• [To do]:
Your reply should hold every entry below exactly as written and none of the pictures.

[Page-level text extractions]

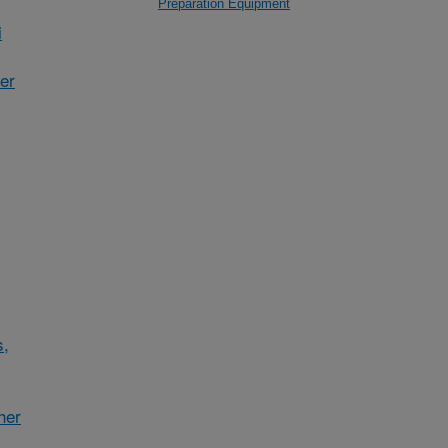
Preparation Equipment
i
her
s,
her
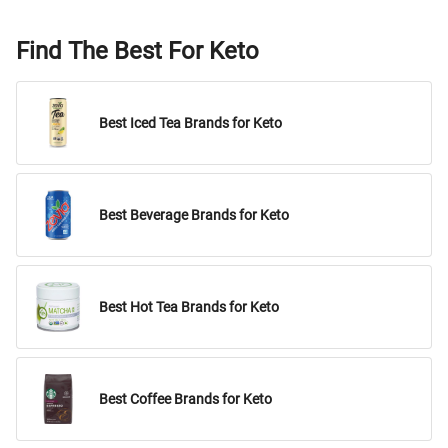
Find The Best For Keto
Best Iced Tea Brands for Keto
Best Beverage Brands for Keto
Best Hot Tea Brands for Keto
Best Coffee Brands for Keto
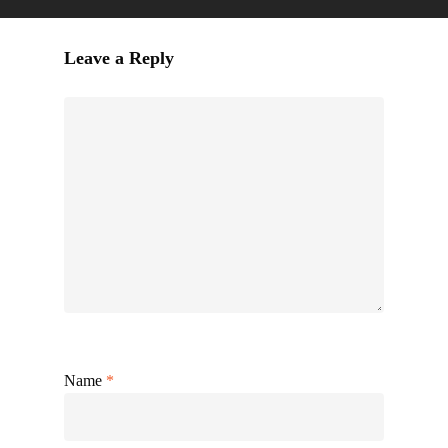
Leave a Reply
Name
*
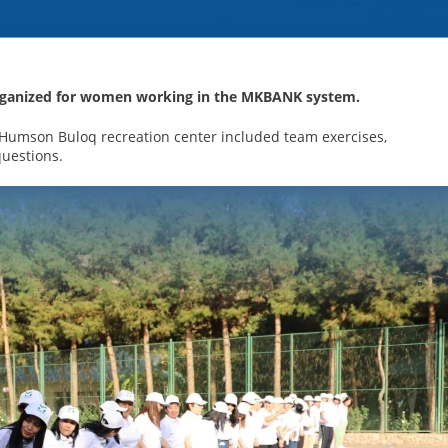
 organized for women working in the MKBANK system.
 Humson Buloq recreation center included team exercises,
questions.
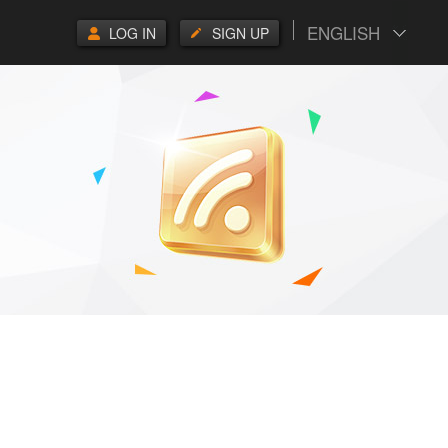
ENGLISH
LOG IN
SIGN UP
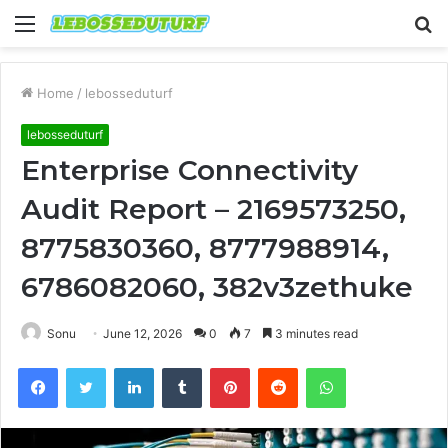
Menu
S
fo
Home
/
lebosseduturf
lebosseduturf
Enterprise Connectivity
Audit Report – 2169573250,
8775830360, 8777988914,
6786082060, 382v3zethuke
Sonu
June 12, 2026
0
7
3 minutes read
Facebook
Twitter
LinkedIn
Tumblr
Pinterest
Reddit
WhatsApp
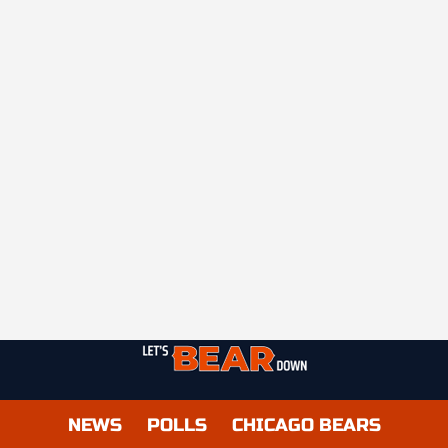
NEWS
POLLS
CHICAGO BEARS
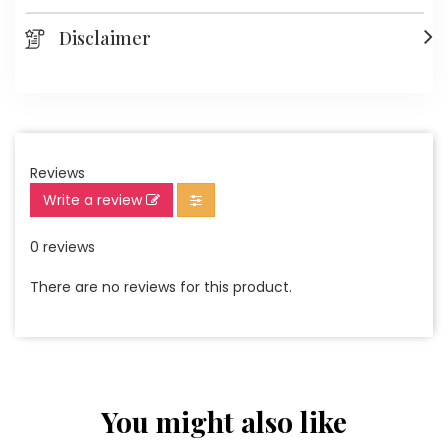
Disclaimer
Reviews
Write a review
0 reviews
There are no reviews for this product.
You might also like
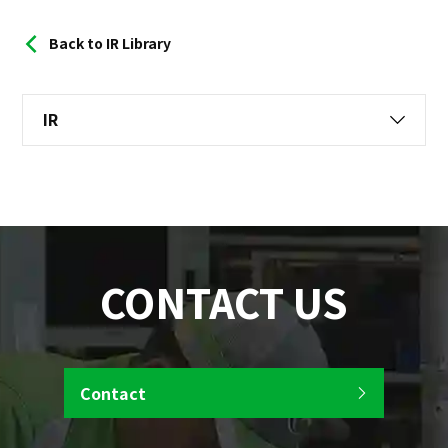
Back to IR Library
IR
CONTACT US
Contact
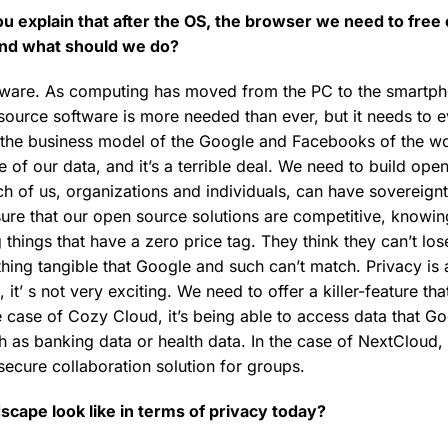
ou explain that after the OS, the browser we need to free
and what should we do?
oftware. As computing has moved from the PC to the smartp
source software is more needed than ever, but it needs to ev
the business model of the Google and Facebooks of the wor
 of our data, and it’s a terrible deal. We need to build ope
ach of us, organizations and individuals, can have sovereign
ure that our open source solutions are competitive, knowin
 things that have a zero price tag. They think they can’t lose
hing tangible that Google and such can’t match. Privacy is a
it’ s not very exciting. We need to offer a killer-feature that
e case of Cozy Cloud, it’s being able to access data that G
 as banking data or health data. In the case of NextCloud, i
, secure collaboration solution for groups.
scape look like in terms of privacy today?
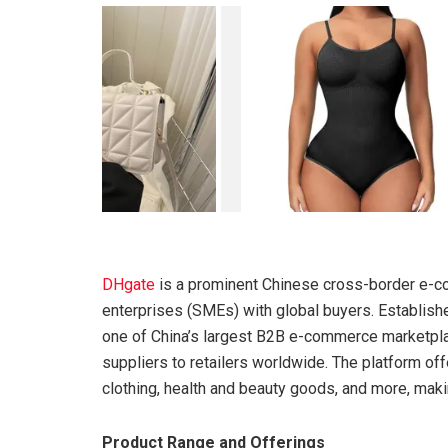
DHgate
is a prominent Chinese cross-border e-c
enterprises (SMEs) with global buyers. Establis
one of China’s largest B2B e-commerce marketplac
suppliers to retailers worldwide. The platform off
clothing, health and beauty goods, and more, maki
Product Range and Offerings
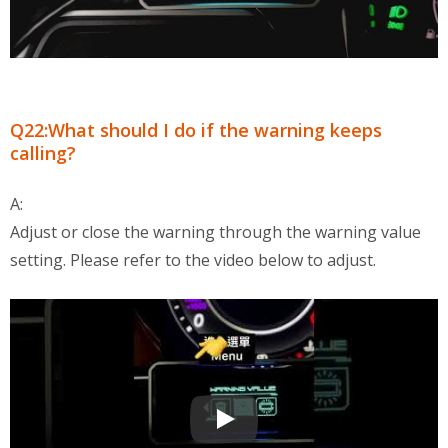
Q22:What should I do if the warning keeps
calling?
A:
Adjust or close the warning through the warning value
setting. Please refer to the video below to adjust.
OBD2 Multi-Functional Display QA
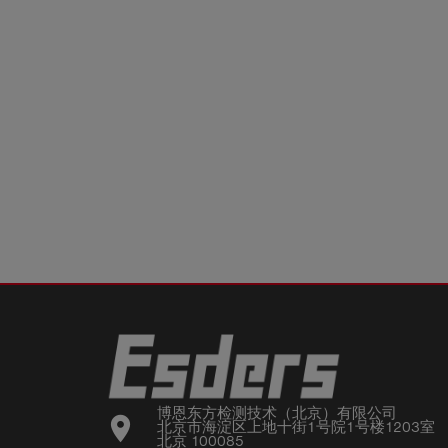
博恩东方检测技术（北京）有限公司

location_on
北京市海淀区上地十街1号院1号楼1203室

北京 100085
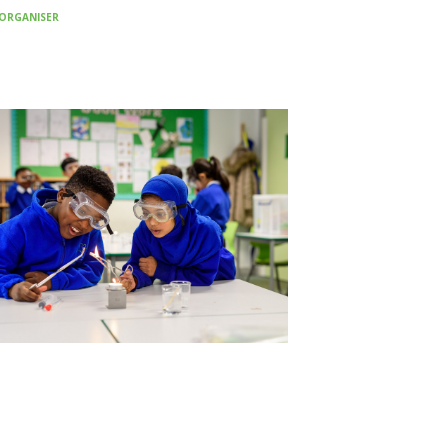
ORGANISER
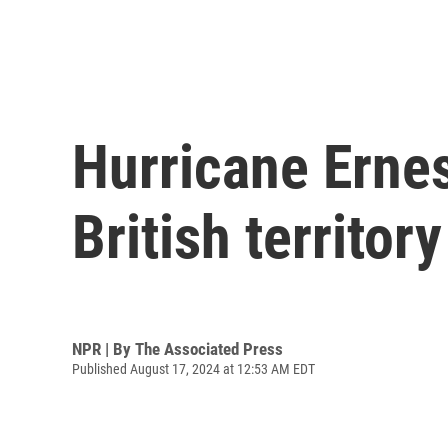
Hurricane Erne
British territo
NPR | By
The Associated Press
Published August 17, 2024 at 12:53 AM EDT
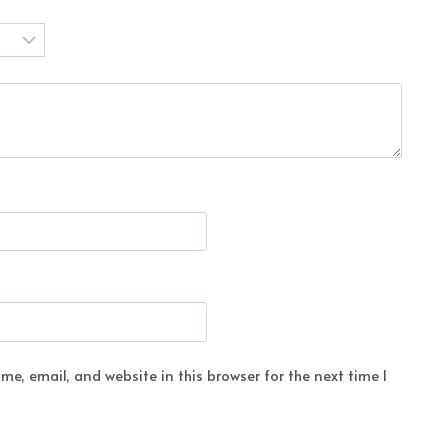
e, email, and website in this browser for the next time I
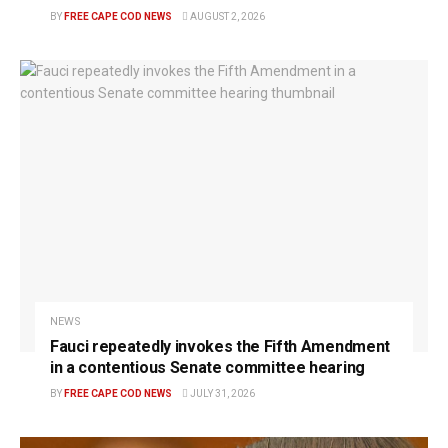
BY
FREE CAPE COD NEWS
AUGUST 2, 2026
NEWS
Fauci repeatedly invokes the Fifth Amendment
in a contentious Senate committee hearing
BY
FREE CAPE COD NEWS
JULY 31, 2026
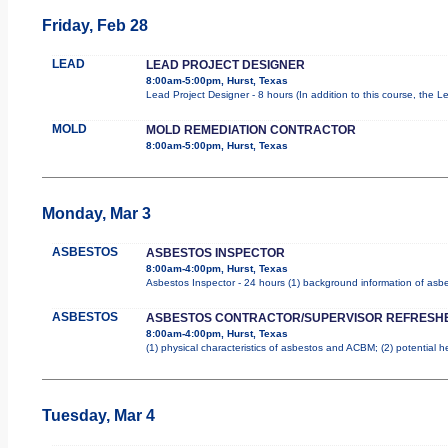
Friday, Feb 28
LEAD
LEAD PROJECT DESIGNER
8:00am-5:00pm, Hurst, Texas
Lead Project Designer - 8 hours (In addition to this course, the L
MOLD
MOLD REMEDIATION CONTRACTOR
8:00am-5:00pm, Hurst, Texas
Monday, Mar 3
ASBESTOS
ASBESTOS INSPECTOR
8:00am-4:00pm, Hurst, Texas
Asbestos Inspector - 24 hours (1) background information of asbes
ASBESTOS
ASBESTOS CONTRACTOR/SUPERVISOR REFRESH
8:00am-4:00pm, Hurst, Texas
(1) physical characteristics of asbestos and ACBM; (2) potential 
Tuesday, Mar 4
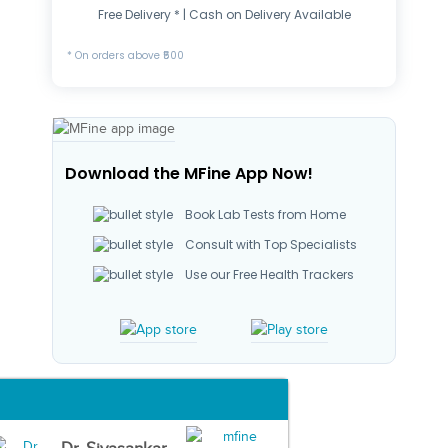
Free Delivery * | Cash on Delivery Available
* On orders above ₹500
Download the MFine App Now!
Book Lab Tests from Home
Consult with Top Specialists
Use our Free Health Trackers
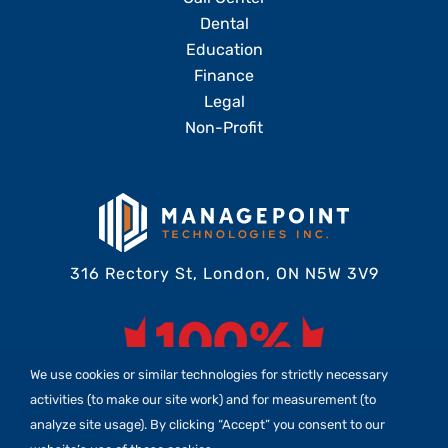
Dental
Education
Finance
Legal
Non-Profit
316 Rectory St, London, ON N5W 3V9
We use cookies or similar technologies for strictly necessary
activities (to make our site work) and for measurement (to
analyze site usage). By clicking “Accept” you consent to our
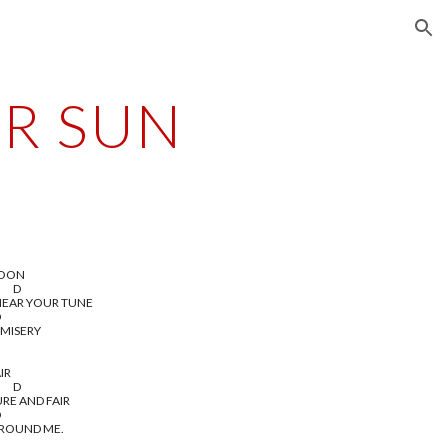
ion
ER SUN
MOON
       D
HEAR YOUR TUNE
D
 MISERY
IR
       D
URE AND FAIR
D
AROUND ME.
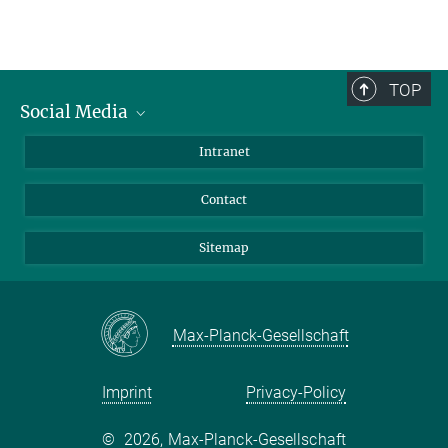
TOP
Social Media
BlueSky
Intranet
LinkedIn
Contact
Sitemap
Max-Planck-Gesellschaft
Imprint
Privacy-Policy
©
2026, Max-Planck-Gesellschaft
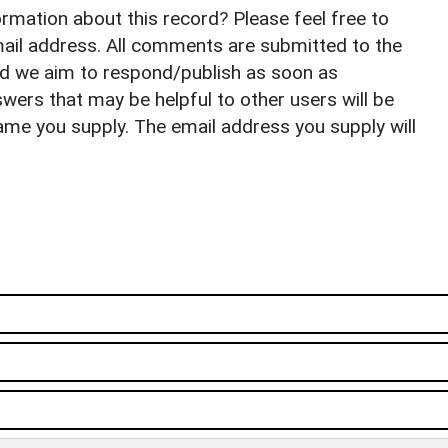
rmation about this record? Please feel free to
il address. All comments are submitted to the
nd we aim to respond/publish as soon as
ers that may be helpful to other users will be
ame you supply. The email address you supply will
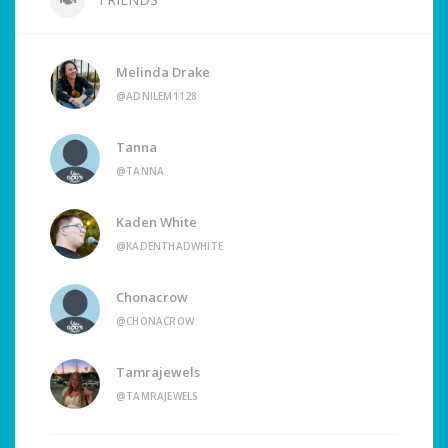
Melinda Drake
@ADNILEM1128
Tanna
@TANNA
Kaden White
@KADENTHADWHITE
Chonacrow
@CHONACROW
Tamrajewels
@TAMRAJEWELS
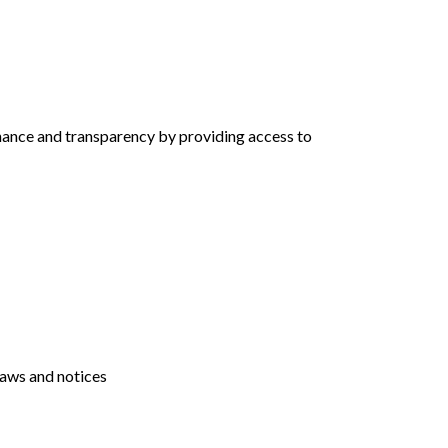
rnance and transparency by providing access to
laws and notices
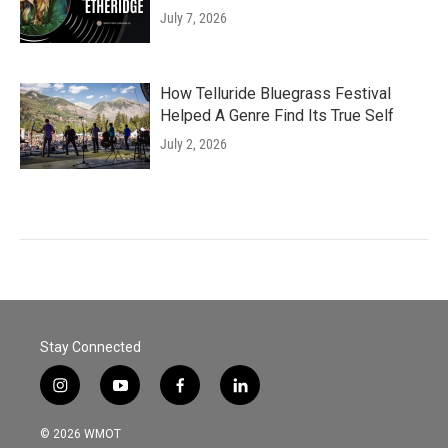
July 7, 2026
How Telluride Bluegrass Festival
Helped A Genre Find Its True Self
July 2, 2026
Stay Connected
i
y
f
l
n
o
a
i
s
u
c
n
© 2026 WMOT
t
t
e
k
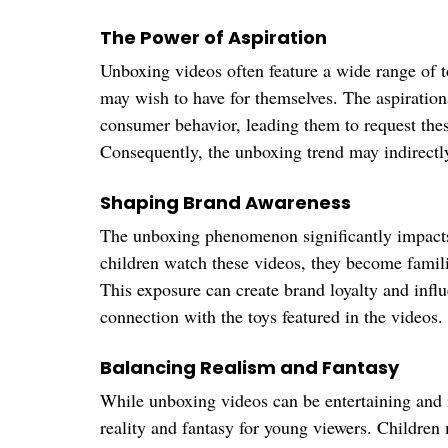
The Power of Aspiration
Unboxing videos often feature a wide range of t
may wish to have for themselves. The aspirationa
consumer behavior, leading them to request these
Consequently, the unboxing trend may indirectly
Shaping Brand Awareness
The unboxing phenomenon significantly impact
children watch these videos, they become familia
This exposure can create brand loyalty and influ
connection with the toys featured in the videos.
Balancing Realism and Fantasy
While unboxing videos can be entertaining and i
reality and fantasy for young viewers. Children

• [Output for this exercise]:
Preparation Equipment
i
her
s,
her
Find The Best For Keto
Best Iced Tea Brands for Keto
Best Beverage Brands for Keto
Best Hot Tea Brands for Keto
Best Coffee Brands for Keto
Leave a Reply
Name
*
 organized for women working in the MKBANK system.
 Humson Buloq recreation center included team exercises,
questions.
ENGLISH
LOG IN
SIGN UP
Menu
S
fo
Home
/
lebosseduturf
lebosseduturf
Enterprise Connectivity
Audit Report – 2169573250,
8775830360, 8777988914,
6786082060, 382v3zethuke
Sonu
June 12, 2026
0
7
3 minutes read
Facebook
Twitter
LinkedIn
Tumblr
Pinterest
Reddit
WhatsApp
NEWS
POLLS
CHICAGO BEARS
Disclaimer
Reviews
Write a review
0 reviews
There are no reviews for this product.
You might also like
Back to IR Library
IR
CONTACT US
Contact
ou explain that after the OS, the browser we need to free
and what should we do?
oftware. As computing has moved from the PC to the smartp
source software is more needed than ever, but it needs to ev
the business model of the Google and Facebooks of the wor
 of our data, and it’s a terrible deal. We need to build ope
ach of us, organizations and individuals, can have sovereign
ure that our open source solutions are competitive, knowin
 things that have a zero price tag. They think they can’t lose
hing tangible that Google and such can’t match. Privacy is a
it’ s not very exciting. We need to offer a killer-feature that
e case of Cozy Cloud, it’s being able to access data that G
 as banking data or health data. In the case of NextCloud, i
, secure collaboration solution for groups.
scape look like in terms of privacy today?
DHgate
is a prominent Chinese cross-border e-c
enterprises (SMEs) with global buyers. Establis
one of China’s largest B2B e-commerce marketplac
suppliers to retailers worldwide. The platform off
clothing, health and beauty goods, and more, maki
Product Range and Offerings
Q22:What should I do if the warning keeps
calling?
A:
Adjust or close the warning through the warning value
setting. Please refer to the video below to adjust.
OBD2 Multi-Functional Display QA
博恩东方检测技术（北京）有限公司

location_on
北京市海淀区上地十街1号院1号楼1203室

北京 100085
ORGANISER
Hurricane Erne
British territo
NPR | By
The Associated Press
Published August 17, 2024 at 12:53 AM EDT
e, email, and website in this browser for the next time I
BY
FREE CAPE COD NEWS
AUGUST 2, 2026
NEWS
Fauci repeatedly invokes the Fifth Amendment
in a contentious Senate committee hearing
BY
FREE CAPE COD NEWS
JULY 31, 2026
Friday, Feb 28
LEAD
LEAD PROJECT DESIGNER
8:00am-5:00pm, Hurst, Texas
Lead Project Designer - 8 hours (In addition to this course, the L
MOLD
MOLD REMEDIATION CONTRACTOR
8:00am-5:00pm, Hurst, Texas
Monday, Mar 3
ASBESTOS
ASBESTOS INSPECTOR
8:00am-4:00pm, Hurst, Texas
Asbestos Inspector - 24 hours (1) background information of asbes
ASBESTOS
ASBESTOS CONTRACTOR/SUPERVISOR REFRESH
8:00am-4:00pm, Hurst, Texas
(1) physical characteristics of asbestos and ACBM; (2) potential 
Tuesday, Mar 4
Free Delivery * | Cash on Delivery Available
* On orders above ₹500
Download the MFine App Now!
Book Lab Tests from Home
Consult with Top Specialists
Use our Free Health Trackers
Dental
Education
Finance
Legal
Non-Profit
316 Rectory St, London, ON N5W 3V9
We use cookies or similar technologies for strictly necessary
activities (to make our site work) and for measurement (to
analyze site usage). By clicking “Accept” you consent to our
ion
ER SUN
MOON
       D
HEAR YOUR TUNE
D
 MISERY
IR
       D
URE AND FAIR
D
AROUND ME.
TOP
Social Media
BlueSky
Intranet
LinkedIn
Contact
Sitemap
Max-Planck-Gesellschaft
Imprint
Privacy-Policy
©
2026, Max-Planck-Gesellschaft
rmation about this record? Please feel free to
il address. All comments are submitted to the
nd we aim to respond/publish as soon as
ers that may be helpful to other users will be
ame you supply. The email address you supply will
Melinda Drake
@ADNILEM1128
Tanna
@TANNA
Kaden White
@KADENTHADWHITE
Chonacrow
@CHONACROW
Tamrajewels
@TAMRAJEWELS
rnance and transparency by providing access to
laws and notices
July 7, 2026
How Telluride Bluegrass Festival
Helped A Genre Find Its True Self
July 2, 2026
Stay Connected
i
y
f
l
n
o
a
i
s
u
c
n
© 2026 WMOT
t
t
e
k
The Power of Aspiration
Unboxing videos often feature a wide range of t
may wish to have for themselves. The aspirationa
consumer behavior, leading them to request these
Consequently, the unboxing trend may indirectly
Shaping Brand Awareness
The unboxing phenomenon significantly impact
children watch these videos, they become familia
This exposure can create brand loyalty and influ
connection with the toys featured in the videos.
Balancing Realism and Fantasy
While unboxing videos can be entertaining and i
reality and fantasy for young viewers. Children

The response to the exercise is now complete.